(Material provided begins)
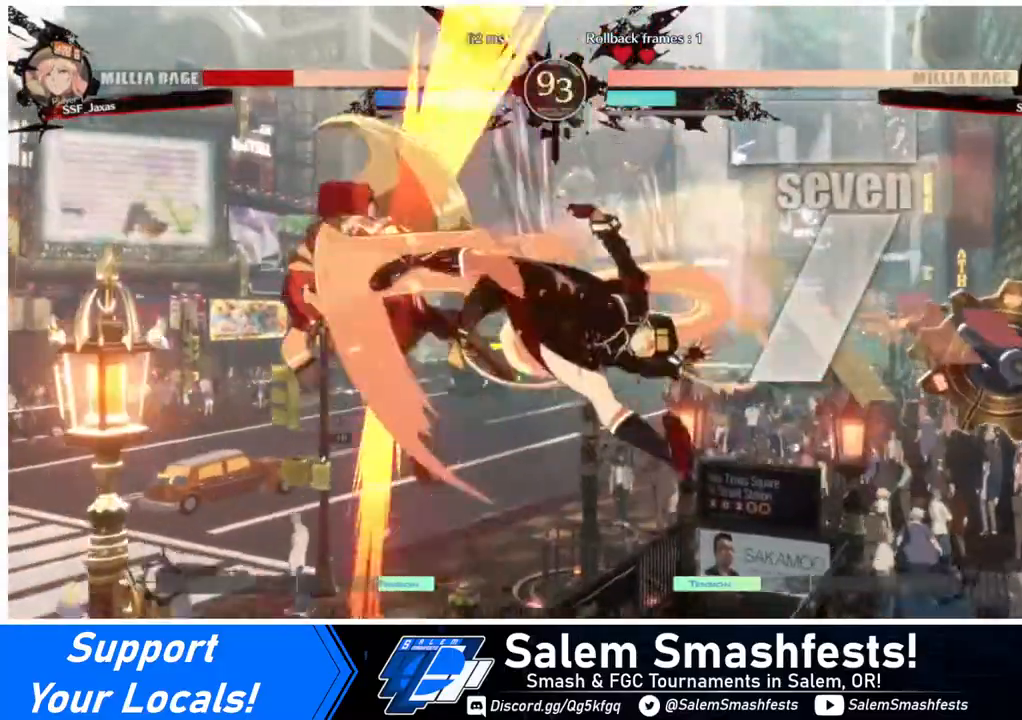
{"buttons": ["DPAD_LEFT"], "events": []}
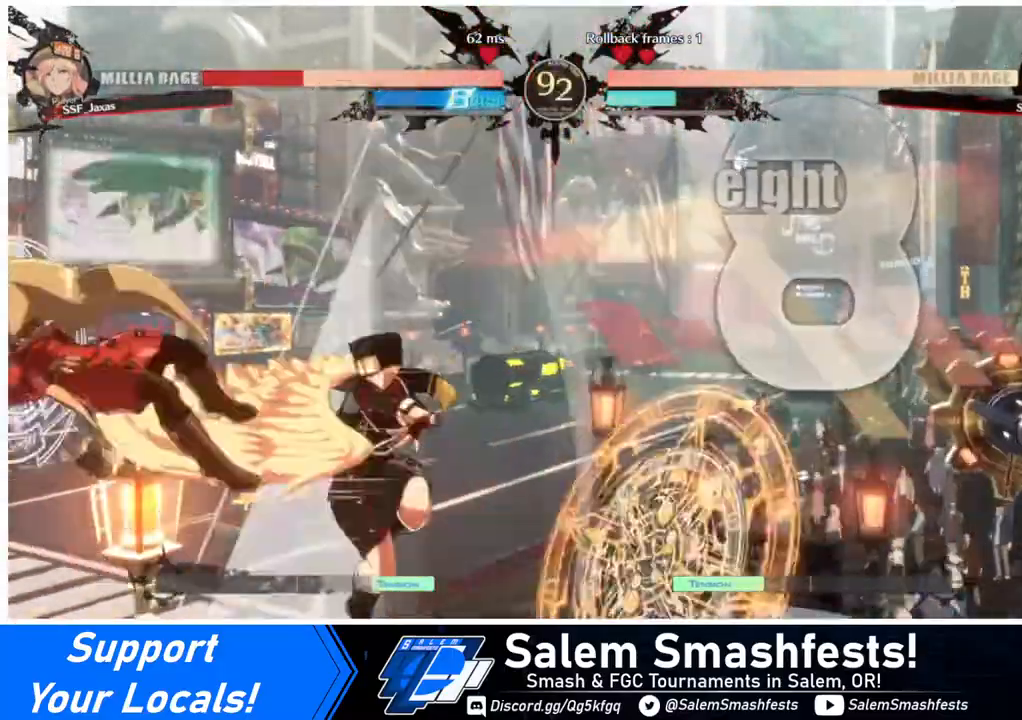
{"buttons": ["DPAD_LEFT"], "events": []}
(Material provided ends)
(Material provided begins)
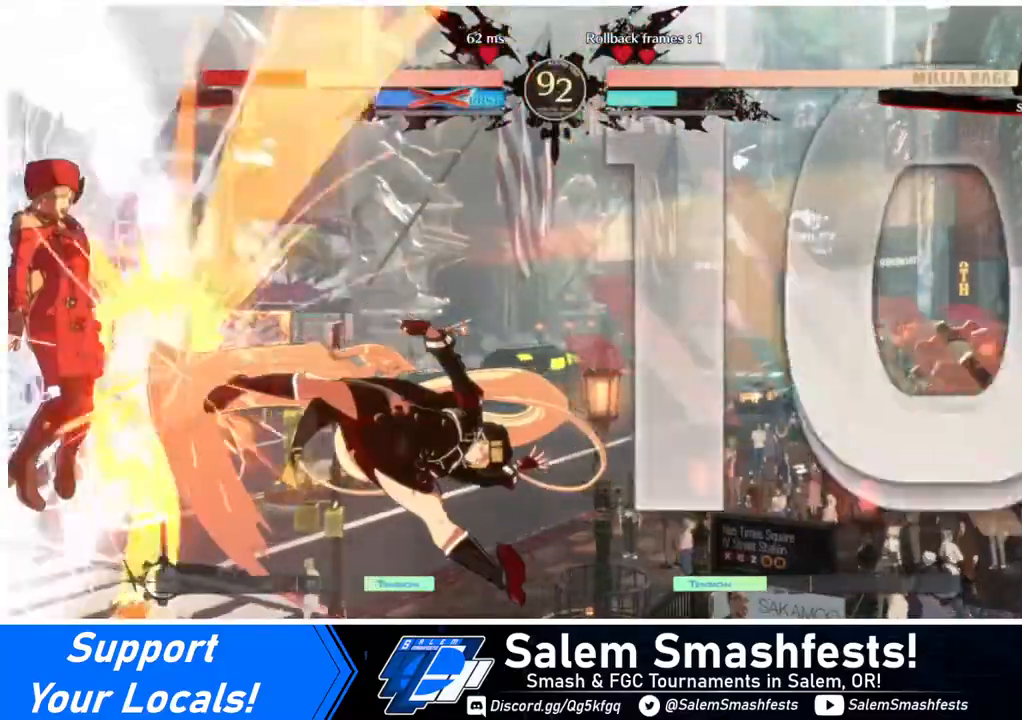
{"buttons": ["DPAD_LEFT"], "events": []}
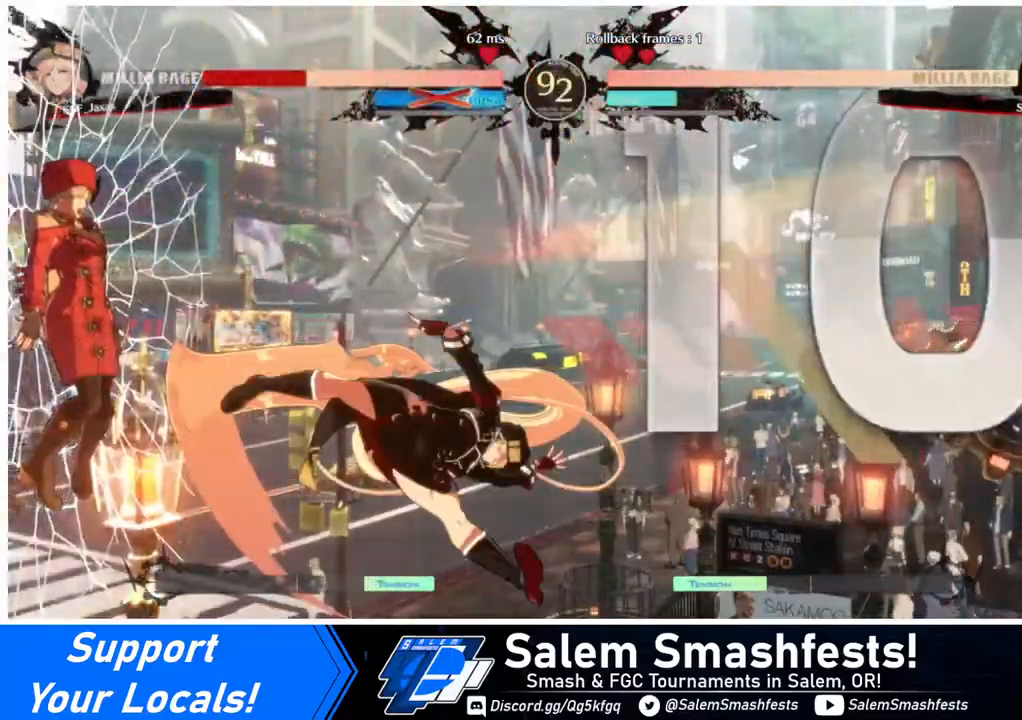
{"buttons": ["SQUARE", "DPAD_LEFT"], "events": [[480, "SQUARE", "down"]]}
(Material provided ends)
(Material provided begins)
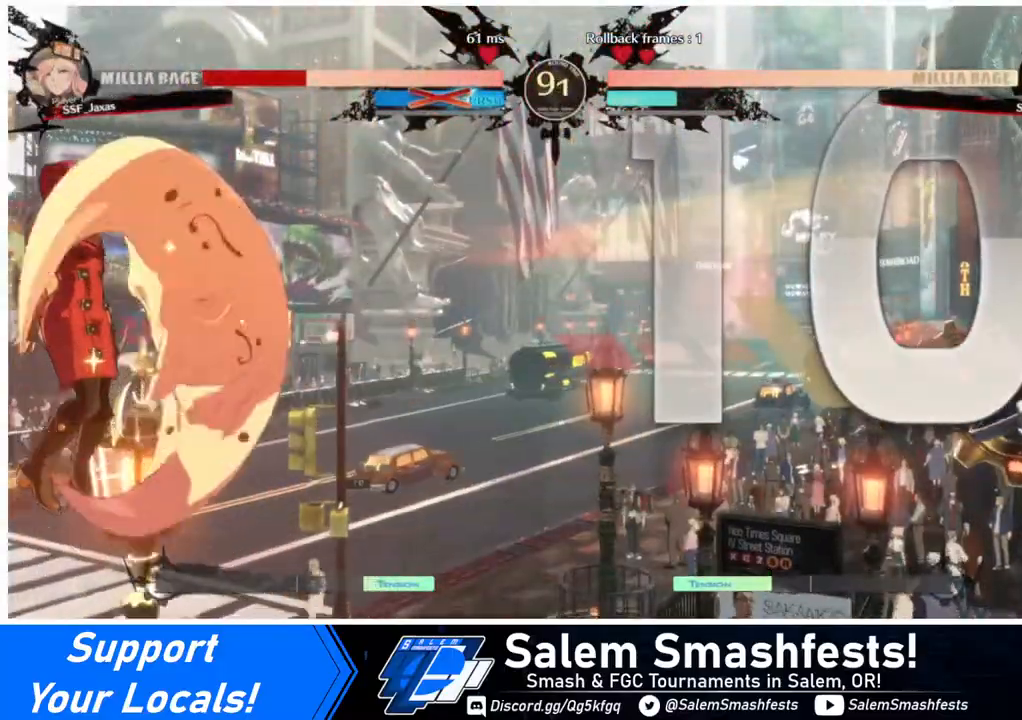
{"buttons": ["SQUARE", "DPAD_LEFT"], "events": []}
(Material provided ends)
_What you should do_
Find the word "SQUARE" in the records, and report each line that has it.

_Task answer_
{"buttons": ["SQUARE", "DPAD_LEFT"], "events": [[480, "SQUARE", "down"]]}
{"buttons": ["SQUARE", "DPAD_LEFT"], "events": []}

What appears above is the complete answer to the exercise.